To listen, to learn

biasbinding

Here we are 7 weeks since the EU Referendum. The negative consequences foreseen by the majority of economists are already coming to pass. Interest rates have been cut to a record low of 0.25%, and manufacturing output and the value of the pound are dropping. Jobs are being cut in banks, construction sites and factories (although unsurprisingly MacDonalds is bucking the trend by taking on 5,000 more people). I’ve heard stories of several research projects with European collaborators already faltering, dropping their UK partners. If Brexit goes ahead, and that seems a big if, the Civil Service will be so occupied that all other schemes will have to be scrapped or reduced, regions such as Wales and Cornwall will no longer benefit from EU grants, farmers will receive fewer subsidies, and if ‘free movement of people’ is ended the UK will no longer reap the net benefits of migration. This is not to mention the longer term impacts Brexit will have on the environment, our food security, our laws and our rights, which will be harmful to the most vulnerable people, as well as the impacts on other EU countries, and developing countries reliant on aid from UK amongst others. I could go on.

So, why have so many people voted, and why do they continue to campaign, against their best interests?  How can we best understand this?

We could understand the underlying issues by reading the pithy summaries of journalists, such as Paul Mason, who explains by destroying organised labour, neoliberalism destroyed the labour movement’s cultural hold on ex-industrial communities, allowing the politics of racial/national identity to take over from class solidarity”.

Equally, we could make a greater effort to listen. I can’t count the number of articles or commentators appealing to Remainers as ‘out of touch metropolitan elites’ to listen more, especially in traditional Labour territories in the North. In a few short weeks, this is starting to feel like a tedious platitude. Actually, the call to listen is not new, and many organisations such as universities and charities have done a lot of listening over the past few years. (Examples given at the end.) Perhaps a key problem is that the voices of ill-served and vulnerable communities are heard but forgotten and ignored. So, what is going wrong?

Although I support the call to listen more, and in general strongly support an attitude of responsive listening, I want to question the motives and effectiveness of these calls to listen, and then consider methods that might be used to reach a deeper understanding. 

 

These are my questions, and some tentative answers.

When we listen, what do we believe as genuine?

# DATASET CONTENT:

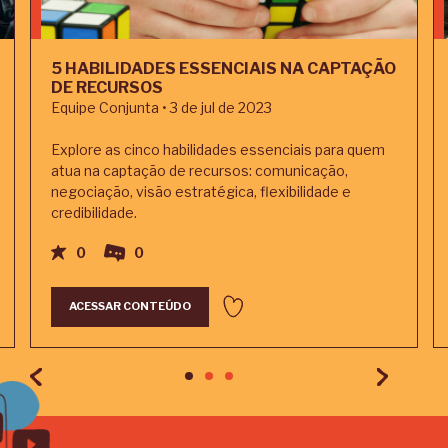
5 HABILIDADES ESSENCIAIS NA CAPTAÇÃO
DE RECURSOS
Equipe Conjunta • 3 de jul de 2023
Explore as cinco habilidades essenciais para quem
atua na captação de recursos: comunicação,
negociação, visão estratégica, flexibilidade e
credibilidade.
0
0
ACESSAR CONTEÚDO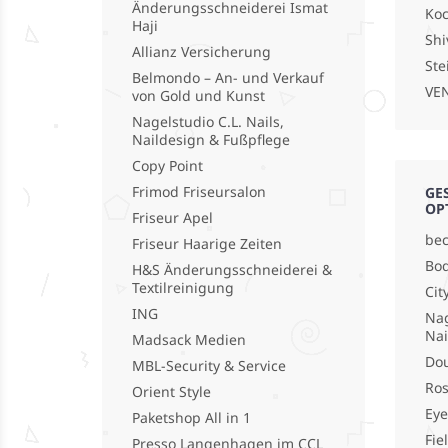
Änderungsschneiderei Ismat
Koc
Haji
Shi
Allianz Versicherung
Ste
Belmondo – An- und Verkauf
VEN
von Gold und Kunst
Nagelstudio C.L. Nails,
Naildesign & Fußpflege
Copy Point
Frimod Friseursalon
GE
OP
Friseur Apel
bec
Friseur Haarige Zeiten
Bod
H&S Änderungsschneiderei &
Textilreinigung
Cit
ING
Nag
Nai
Madsack Medien
Do
MBL-Security & Service
Ros
Orient Style
Eye
Paketshop All in 1
Fie
Presso Langenhagen im CCL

# WHAT YOU HAVE TO DO:
List each thing that the text about the EU Referendum says Brexit will have longer term impacts on. The lines are separate material from the text about the EU Referendum.

# COMPLETED EXERCISE:
- the environment
- our food security
- our laws
- our rights